▶ **Your instructions**:
This exercise asks for a copy of each line in the records below with the word "bebé" in it.

Saved entries:

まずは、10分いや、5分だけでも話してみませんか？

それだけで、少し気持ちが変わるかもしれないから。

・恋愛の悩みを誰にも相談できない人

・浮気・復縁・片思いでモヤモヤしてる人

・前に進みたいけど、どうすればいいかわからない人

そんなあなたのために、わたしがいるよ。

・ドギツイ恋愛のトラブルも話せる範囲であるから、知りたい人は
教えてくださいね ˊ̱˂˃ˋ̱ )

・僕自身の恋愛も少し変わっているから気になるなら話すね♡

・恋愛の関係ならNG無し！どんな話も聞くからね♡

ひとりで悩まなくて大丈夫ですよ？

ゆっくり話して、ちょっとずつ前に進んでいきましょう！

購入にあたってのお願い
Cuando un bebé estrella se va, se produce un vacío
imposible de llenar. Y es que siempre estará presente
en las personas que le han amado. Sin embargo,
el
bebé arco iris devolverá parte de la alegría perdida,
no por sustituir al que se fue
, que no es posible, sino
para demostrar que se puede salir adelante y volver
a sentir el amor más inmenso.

* * *

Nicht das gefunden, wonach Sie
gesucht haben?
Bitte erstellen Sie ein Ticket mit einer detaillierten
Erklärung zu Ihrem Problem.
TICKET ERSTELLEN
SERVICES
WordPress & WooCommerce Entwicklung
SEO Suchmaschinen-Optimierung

▶ **Answer for this exercise**:
Cuando un bebé estrella se va, se produce un vacío
bebé arco iris devolverá parte de la alegría perdida,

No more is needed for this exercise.